Segundo Paulo Freire, nos momentos em que se luta para a libertação social e política, também floresce a percepção de que é necessário um maior domínio da leitura e da escrita para entender a própria realidade e registrar a própria história, segundo o seu ponto de vista, cotejando-a com o ponto de vista do outro.

O desenvolvimento da leitura e da escrita se acelera quando há a percepção de que seu domínio é um poderoso instrumento de libertação ou de dominação do outro.

Ao se discutir os problemas educacionais, ficar na discussão pura e simples das regras gramaticais é ficar na periferia do problema. A ênfase na leitura e na literatura favorece a discussão de valores, a identificação do que é essencial e do que é supérfluo, criar perspectivas de futuro, de sonhos e desejos a serem realizados. E a realização desses sonhos nunca é solitária. A literatura permite uma visão mais integrada e totalizante da realidade, rompendo com o sentimento de esquartejamento do indivíduo e de isolamento social.

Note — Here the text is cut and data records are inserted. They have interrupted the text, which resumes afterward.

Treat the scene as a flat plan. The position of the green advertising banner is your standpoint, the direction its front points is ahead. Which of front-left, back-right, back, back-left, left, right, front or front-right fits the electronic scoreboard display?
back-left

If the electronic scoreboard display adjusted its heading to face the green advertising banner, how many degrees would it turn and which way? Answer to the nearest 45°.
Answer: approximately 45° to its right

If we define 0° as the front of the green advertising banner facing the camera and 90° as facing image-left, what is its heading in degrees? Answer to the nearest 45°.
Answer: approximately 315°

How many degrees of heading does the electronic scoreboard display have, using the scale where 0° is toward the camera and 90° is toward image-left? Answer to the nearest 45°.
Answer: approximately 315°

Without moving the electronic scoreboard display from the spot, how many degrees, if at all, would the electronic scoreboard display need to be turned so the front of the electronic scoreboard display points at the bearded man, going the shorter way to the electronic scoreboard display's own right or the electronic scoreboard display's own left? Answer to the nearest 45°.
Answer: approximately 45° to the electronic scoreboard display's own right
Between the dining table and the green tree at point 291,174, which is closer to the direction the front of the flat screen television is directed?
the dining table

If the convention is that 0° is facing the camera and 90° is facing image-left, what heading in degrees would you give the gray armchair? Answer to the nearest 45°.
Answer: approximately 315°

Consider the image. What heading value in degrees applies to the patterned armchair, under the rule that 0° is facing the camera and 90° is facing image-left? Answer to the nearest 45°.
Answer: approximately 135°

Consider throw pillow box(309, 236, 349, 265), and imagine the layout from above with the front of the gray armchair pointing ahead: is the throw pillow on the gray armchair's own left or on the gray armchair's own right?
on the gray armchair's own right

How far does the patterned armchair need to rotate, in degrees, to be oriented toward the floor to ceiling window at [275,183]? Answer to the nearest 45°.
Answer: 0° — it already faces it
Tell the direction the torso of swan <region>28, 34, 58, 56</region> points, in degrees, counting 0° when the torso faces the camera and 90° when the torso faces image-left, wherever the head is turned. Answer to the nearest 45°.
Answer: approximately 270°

Empurrados para a periferia, os excluídos sociais não deixam de sonhar e de criar produtos culturais , disputando o espaço com a elite , influenciando e sendo influenciada. Um bom exemplo disso é o HIP HOP, movimento que tem sua origem fora do Brasil, mas que aqui adquire formas próprias. Instrumento de denúncia social, caracterizou-se por uma linguagem dura. Desrespeitando os padrões formais, conseguiu criar o seu próprio circuito de produção e distribuição, lutando por uma autonomia da engrenagem comercial tradicional.

Para evoluir, vemos cada vez mais, ao lado dos seus elementos constitutivos - música, dança e grafite - uma valorização maior da literatura e da leitura. O RAP – ritmo e poesia – torna-se assim o que, em outra época, foi o repente e o cordel, expressando a leitura que o povo e determinados grupos sociais fazem da sociedade, rejeitando a leitura única da elite socioeconômica. Com isso, contribuiu muito para a evolução e mudança no que se refere à tolerância e à implantação de leis que garantam uma sociedade mais igualitária.

Quando o jovem não consegue extravasar seus sentimentos e emoções através da arte e das práticas esportivas e recreativas, ocorre a violência contra si próprio e contra os outros que o cercam.